Aku menatap piring nasi yang sudah dingin. “Aku nggak tahu apa yang Raka akan lakukan. Mungkin dia akan menganggap bayi ini sebagai beban.”
“Tapi dia ayahnya.”
“Dan dia juga laki-laki yang tidur dengan sahabatku, Ma.”
Hening menyelimuti ruangan. Aku bisa melihat mata ibuku memerah, tapi dia menahan air matanya.
“Lakukan apa pun yang membuatmu tenang, Nayla. Tapi ingat… kamu nggak sendiri. Ibu disini untukmu”

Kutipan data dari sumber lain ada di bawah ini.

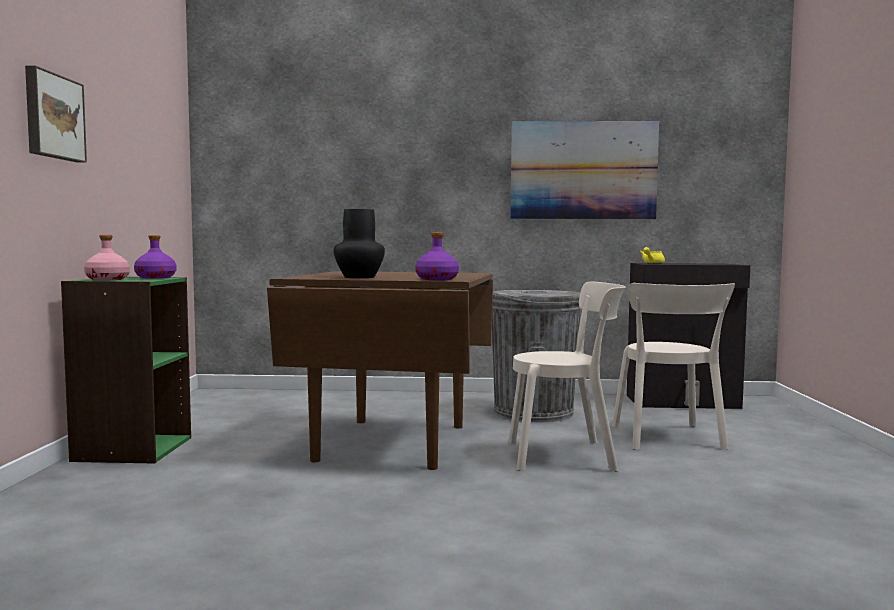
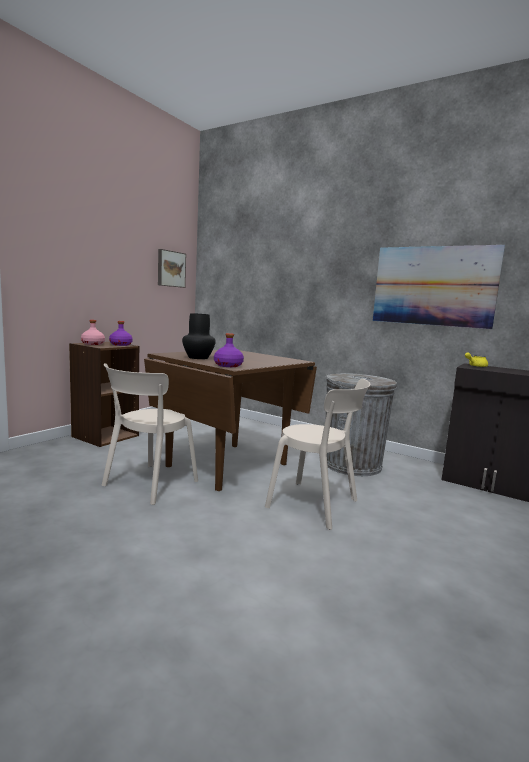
camera: 30 degrees right, 5 degrees up
(53, 117) = (72, 255): picture -> picture (170, 269)
(132, 449) = (105, 436): green bookcase -> brown bookcase
(668, 438) = (419, 514): beige chair -> beige chair (148, 485)

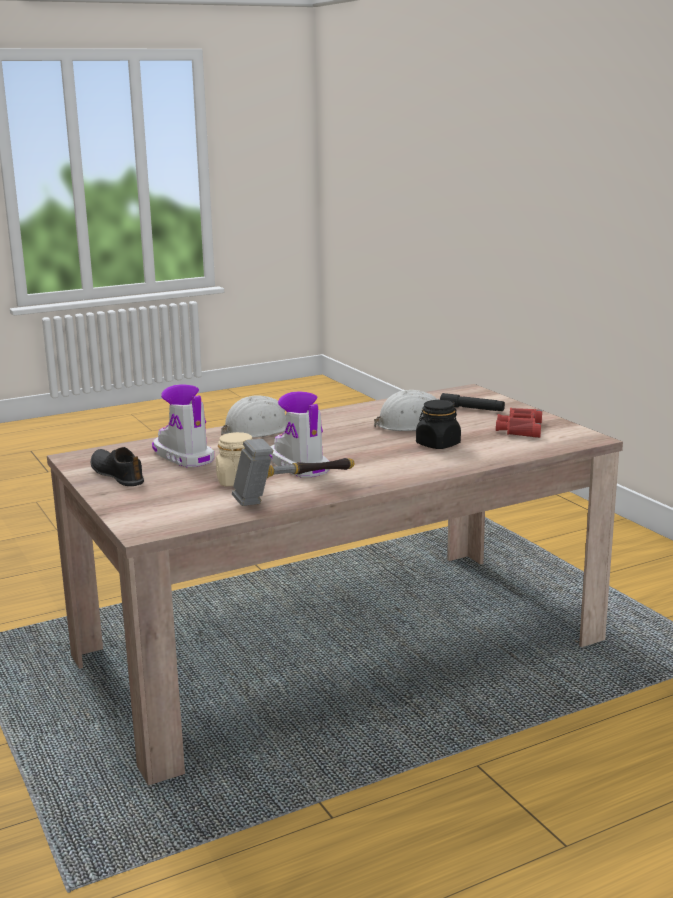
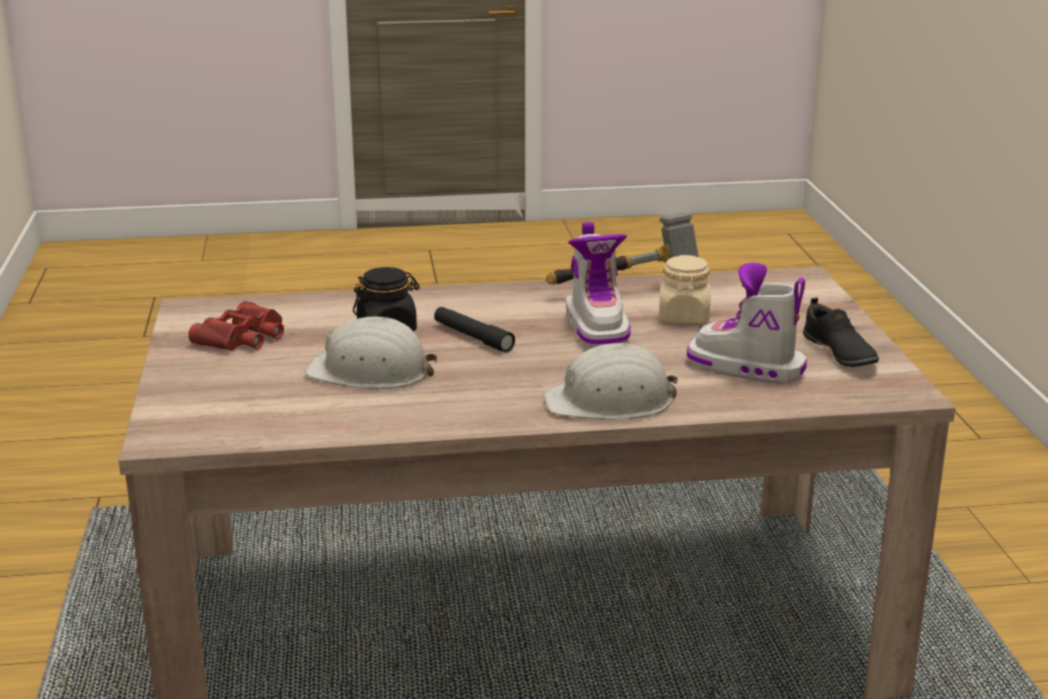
camera: 160 degrees left, 5 degrees up
(182, 456) = (745, 367): boot -> boot turned 135 degrees clockwise
(472, 409) = (237, 389): black flashlight -> black flashlight (473, 337)

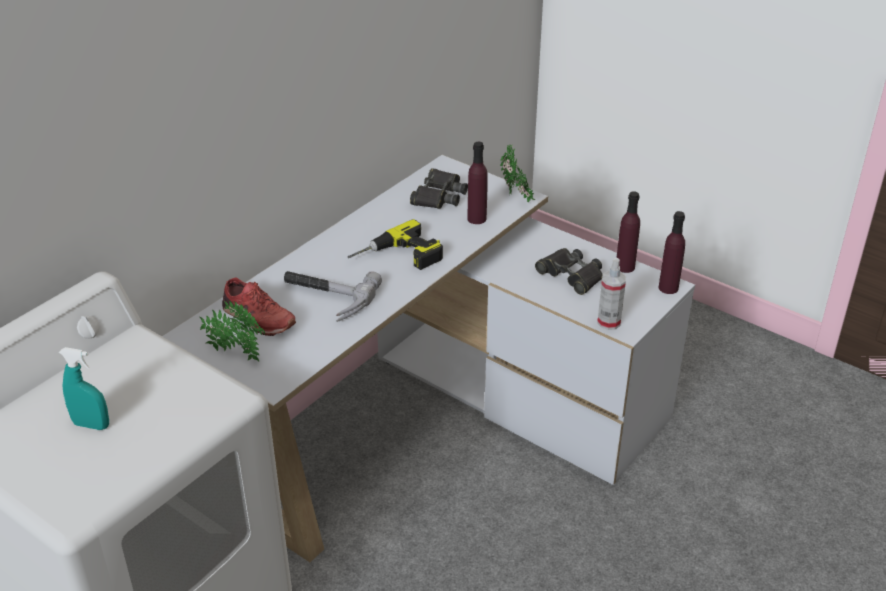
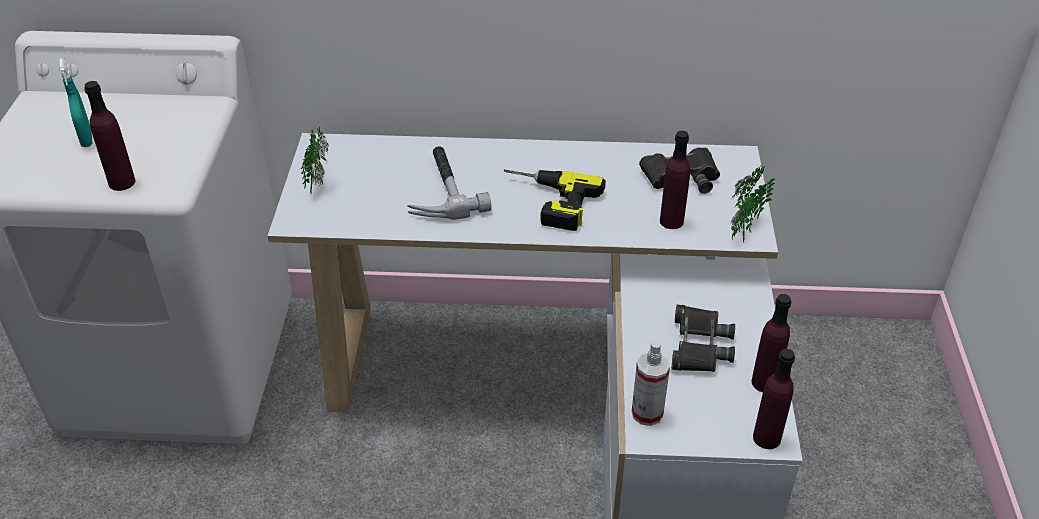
camera: 55 degrees right, 5 degrees up
(189, 421) = (122, 182): none -> purple bottle
(257, 318) = (374, 168): red shoe -> none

Besoknya, saat aku sedang memasukkan cucian ke mesin, bel rumah berbunyi. Aku buru-buru menghapus keringat dan membuka pintu.
Dan di sanalah dia.
Tania.
Dengan blouse putih dan senyum seolah tak terjadi apa-apa.
"Nay... aku bisa bicara sebentar?"
Aku berdiri mematung. Tanganku mengepal di balik pintu. Tapi tubuhku tak bergerak.
"Please… aku cuma mau menjelaskan."
"Udah cukup banyak yang terjadi, Tan. Aku nggak butuh penjelasan. Aku butuh kamu—hilang dari hidupku."
Dia menunduk, air matanya jatuh. “Aku… aku beneran nggak bermaksud nyakitin kamu. Semuanya salah. Aku... nggak bisa ngelawan perasaan aku ke Raka…”
Aku menghela napas panjang.
“Jadi kamu milih ngelawan logika, nginjak harga diriku, dan tidur sama suami sahabatmu?”
Tania menangis. Tapi aku tidak.
Air mataku sudah habis sejak malam itu.
Sebelum Tania sempat membalas, aku menutup pintu.
Kudengar dia mengetuk, lalu menangis pelan di luar rumah. Tapi aku tak peduli lagi.
Aku kembali ke kamar, merebahkan tubuhku di ranjang. Perutku masih datar, tapi terasa hangat saat kusentuh. Ada satu makhluk mungil di sana yang tak tahu apa-apa… tapi membuatku kuat.
"Kita hanya punya satu sama lain sekarang, Nak… dan Mama janji, kita akan bertahan."